• KUTIPAN DOKUMEN:
Oleh: HENDRA SUGIANTORO
Dimuat di Opini KORAN MERAPI PEMBARUAN, Sabtu, 26 Januari 2013
Selama tahun ini,
jelang hajatan pemilihan umum 2014, hiruk-pikuk politik tak mungkin
terhindarkan. Untuk menuju kekuasaan, partai politik yang lolos verifikasi
Komisi Pemilihan Umum (KPU) dipastikan kian kencang menabuh genderang. Partai
Nasional Demokrat, Partai Kebangkitan Bangsa, Partai Keadilan Sejahtera, Partai
Demokrasi Indonesia Perjuangan, Partai Golongan Karya, Partai Gerakan Indonesia
Raya, Partai Demokrat, Partai Amanat Nasional, Partai Persatuan Pembangunan,
dan Partai Hati Nurani Rakyat bersiap merebut hati rakyat.
Sejak kini, meskipun
masa kampanye akan berlangsung tahun depan, rakyat perlu mengawal dan mengawasi
sepak terjang partai politik itu. Kepercayaan rakyat terhadap partai politik yang
cenderung menurun bisa menjadi energi positif untuk lebih hati-hati dan waspada.
Rakyat perlu bersikap kritis terhadap calon legislatif yang akan ditentukan
partai politik sebagai anggota DPR dan DPRD masa bakti 2014-2019. Pemilihan
umum adalah pintu gerbang melahirkan sosok-sosok berintegritas dan memiliki
kemampuan mumpuni untuk menjalankan lembaga legislatif. Mereka yang terpilih
akan menentukan nasib rakyat dan juga nasib bangsa dan negara ini. Maka, agar kinerja
lembaga legislatif dapat berjalan baik, rakyat bertanggung jawab untuk menolak
dan melawan politisi busuk.

• TUGAS 1: Tampilkan setiap baris yang memuat kata "seen", dengan membedakan huruf besar dan huruf kecil.
Baris-baris ini tidak berhubungan dengan teks di atas.

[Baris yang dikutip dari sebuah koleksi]
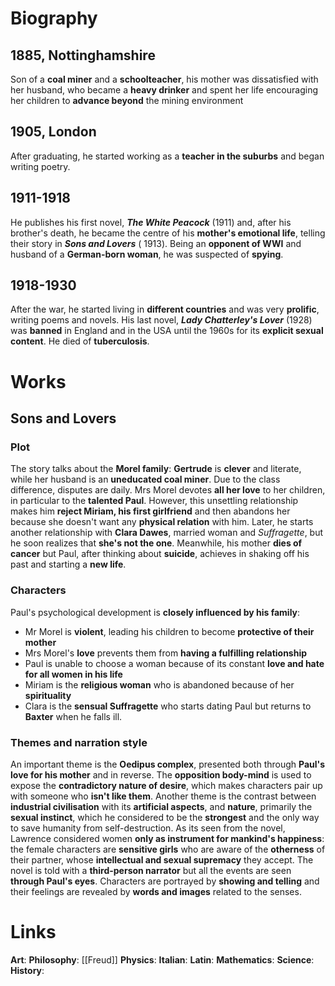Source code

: # Biography
## 1885, Nottinghamshire
Son of a **coal miner** and a **schoolteacher**, his mother was dissatisfied with her husband, who became a **heavy drinker** and spent her life encouraging her children to **advance beyond** the mining environment
## 1905, London
After graduating, he started working as a **teacher in the suburbs** and began writing poetry.
## 1911-1918
He publishes his first novel, ***The White Peacock*** (1911) and, after his brother's death, he became the centre of his **mother's emotional life**, telling their story in ***Sons and Lovers*** ( 1913). Being an **opponent of WWI** and husband of a **German-born woman**, he was suspected of **spying**.
## 1918-1930
After the war, he started living in **different countries** and was very **prolific**, writing poems and novels. His last novel, ***Lady Chatterley's Lover*** (1928) was **banned** in England and in the USA until the 1960s for its **explicit sexual content**. He died of **tuberculosis**.
# Works
## Sons and Lovers
### Plot
The story talks about the **Morel family**: **Gertrude** is **clever** and literate, while her husband is an **uneducated coal miner**. Due to the class difference, disputes are daily. Mrs Morel devotes **all her love** to her children, in particular to the **talented Paul**. However, this unsettling relationship makes him **reject Miriam, his first girlfriend** and then abandons her because she doesn't want any **physical relation** with him. Later, he starts another relationship with **Clara Dawes**, married woman and *Suffragette*, but he soon realizes that **she's not the one**. Meanwhile, his mother **dies of cancer** but Paul, after thinking about **suicide**, achieves in shaking off his past and starting a **new life**.
### Characters
Paul's psychological development is **closely influenced by his family**:
- Mr Morel is **violent**, leading his children to become **protective of their mother**
- Mrs Morel's **love** prevents them from **having a fulfilling relationship**
- Paul is unable to choose a woman because of its constant **love and hate for all women in his life**
- Miriam is the **religious woman** who is abandoned because of her **spirituality**
- Clara is the **sensual Suffragette** who starts dating Paul but returns to **Baxter** when he falls ill.
### Themes and narration style
An important theme is the **Oedipus complex**, presented both through **Paul's love for his mother** and in reverse. The **opposition body-mind** is used to expose the **contradictory nature of desire**, which makes characters pair up with someone who **isn't like them**. Another theme is the contrast between **industrial civilisation** with its **artificial aspects**, and **nature**, primarily the **sexual instinct**, which he considered to be the **strongest** and the only way to save humanity from self-destruction.
As its seen from the novel, Lawrence considered women **only as instrument for mankind's happiness**: the female characters are **sensitive girls** who are aware of the **otherness** of their partner, whose **intellectual and sexual supremacy** they accept.
The novel is told with a **third-person narrator** but all the events are seen **through Paul's eyes**. Characters are portrayed by **showing and telling** and their feelings are revealed by **words and images** related to the senses.
# Links
**Art**:
**Philosophy**: [[Freud]]
**Physics**:
**Italian**:
**Latin**:
**Mathematics**:
**Science**:
**History**:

• TUGAS 2: Tukar "lembaga legislatif" dengan "parlemen", lalu tuliskan kembali bagian teks tentang pemilu yang dimulai dari "Rakyat perlu bersikap" dan berakhir pada "melawan politisi busuk.".

• JAWABAN 1:
As its seen from the novel, Lawrence considered women **only as instrument for mankind's happiness**: the female characters are **sensitive girls** who are aware of the **otherness** of their partner, whose **intellectual and sexual supremacy** they accept.
The novel is told with a **third-person narrator** but all the events are seen **through Paul's eyes**. Characters are portrayed by **showing and telling** and their feelings are revealed by **words and images** related to the senses.

• JAWABAN 2:
Rakyat perlu bersikap kritis terhadap calon legislatif yang akan ditentukan
partai politik sebagai anggota DPR dan DPRD masa bakti 2014-2019. Pemilihan
umum adalah pintu gerbang melahirkan sosok-sosok berintegritas dan memiliki
kemampuan mumpuni untuk menjalankan parlemen. Mereka yang terpilih
akan menentukan nasib rakyat dan juga nasib bangsa dan negara ini. Maka, agar kinerja
parlemen dapat berjalan baik, rakyat bertanggung jawab untuk menolak
dan melawan politisi busuk.